Check every line of the entries below for the word "consultations", and copy the ones that have it.

- - - - - - -

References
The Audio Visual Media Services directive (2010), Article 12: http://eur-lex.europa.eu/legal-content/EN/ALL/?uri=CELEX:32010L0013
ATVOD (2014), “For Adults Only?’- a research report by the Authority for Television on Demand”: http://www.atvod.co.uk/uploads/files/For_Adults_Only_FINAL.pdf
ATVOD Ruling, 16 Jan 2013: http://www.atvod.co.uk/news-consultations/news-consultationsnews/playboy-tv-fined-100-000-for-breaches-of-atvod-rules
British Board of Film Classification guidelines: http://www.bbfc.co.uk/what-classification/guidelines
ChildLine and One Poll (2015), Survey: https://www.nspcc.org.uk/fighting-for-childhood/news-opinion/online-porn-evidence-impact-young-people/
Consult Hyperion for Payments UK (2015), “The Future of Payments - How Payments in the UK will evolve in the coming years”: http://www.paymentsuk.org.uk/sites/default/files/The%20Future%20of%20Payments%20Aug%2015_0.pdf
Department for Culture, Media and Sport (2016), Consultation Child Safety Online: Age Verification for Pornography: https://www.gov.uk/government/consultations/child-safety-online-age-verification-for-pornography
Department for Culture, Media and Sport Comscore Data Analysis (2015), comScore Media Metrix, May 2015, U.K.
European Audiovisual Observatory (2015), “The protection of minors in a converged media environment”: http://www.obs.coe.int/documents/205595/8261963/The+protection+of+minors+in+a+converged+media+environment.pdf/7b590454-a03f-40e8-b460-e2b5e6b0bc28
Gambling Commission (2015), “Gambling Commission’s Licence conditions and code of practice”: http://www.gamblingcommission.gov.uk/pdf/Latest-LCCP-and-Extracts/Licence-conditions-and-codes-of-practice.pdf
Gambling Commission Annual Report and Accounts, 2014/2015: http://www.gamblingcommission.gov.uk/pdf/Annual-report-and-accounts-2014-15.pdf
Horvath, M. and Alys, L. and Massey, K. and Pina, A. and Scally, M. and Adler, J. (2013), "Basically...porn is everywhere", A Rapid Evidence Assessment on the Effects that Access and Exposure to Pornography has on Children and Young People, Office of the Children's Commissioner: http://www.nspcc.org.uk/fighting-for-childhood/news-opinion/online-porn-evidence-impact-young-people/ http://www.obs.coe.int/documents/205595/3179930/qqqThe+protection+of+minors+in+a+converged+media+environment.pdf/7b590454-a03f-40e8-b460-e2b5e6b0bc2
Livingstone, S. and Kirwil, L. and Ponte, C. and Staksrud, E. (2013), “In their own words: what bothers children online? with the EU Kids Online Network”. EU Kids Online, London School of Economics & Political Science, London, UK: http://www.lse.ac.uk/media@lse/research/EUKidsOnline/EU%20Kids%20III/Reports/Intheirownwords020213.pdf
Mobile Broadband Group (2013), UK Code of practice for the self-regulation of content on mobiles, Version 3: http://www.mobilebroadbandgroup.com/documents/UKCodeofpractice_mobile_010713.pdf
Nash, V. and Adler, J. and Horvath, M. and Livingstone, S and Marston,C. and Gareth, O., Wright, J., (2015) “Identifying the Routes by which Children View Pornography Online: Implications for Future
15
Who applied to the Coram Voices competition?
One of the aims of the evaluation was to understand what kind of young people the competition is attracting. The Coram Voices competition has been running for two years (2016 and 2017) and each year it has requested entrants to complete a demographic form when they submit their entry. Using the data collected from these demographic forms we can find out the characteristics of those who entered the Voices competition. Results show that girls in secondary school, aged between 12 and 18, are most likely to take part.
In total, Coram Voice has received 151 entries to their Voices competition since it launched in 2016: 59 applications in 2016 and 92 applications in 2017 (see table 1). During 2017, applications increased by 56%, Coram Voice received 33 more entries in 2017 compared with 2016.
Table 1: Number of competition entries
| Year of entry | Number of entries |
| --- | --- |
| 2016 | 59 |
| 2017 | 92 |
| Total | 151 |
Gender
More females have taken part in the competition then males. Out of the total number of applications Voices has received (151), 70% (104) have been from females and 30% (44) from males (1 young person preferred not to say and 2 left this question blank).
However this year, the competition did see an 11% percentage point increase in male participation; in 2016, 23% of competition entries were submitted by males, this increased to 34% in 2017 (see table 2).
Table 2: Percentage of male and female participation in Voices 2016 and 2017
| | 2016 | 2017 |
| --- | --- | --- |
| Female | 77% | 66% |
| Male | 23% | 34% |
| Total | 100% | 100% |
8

- - - - - - -

■ **Written answer**
ATVOD Ruling, 16 Jan 2013: http://www.atvod.co.uk/news-consultations/news-consultationsnews/playboy-tv-fined-100-000-for-breaches-of-atvod-rules
Department for Culture, Media and Sport (2016), Consultation Child Safety Online: Age Verification for Pornography: https://www.gov.uk/government/consultations/child-safety-online-age-verification-for-pornography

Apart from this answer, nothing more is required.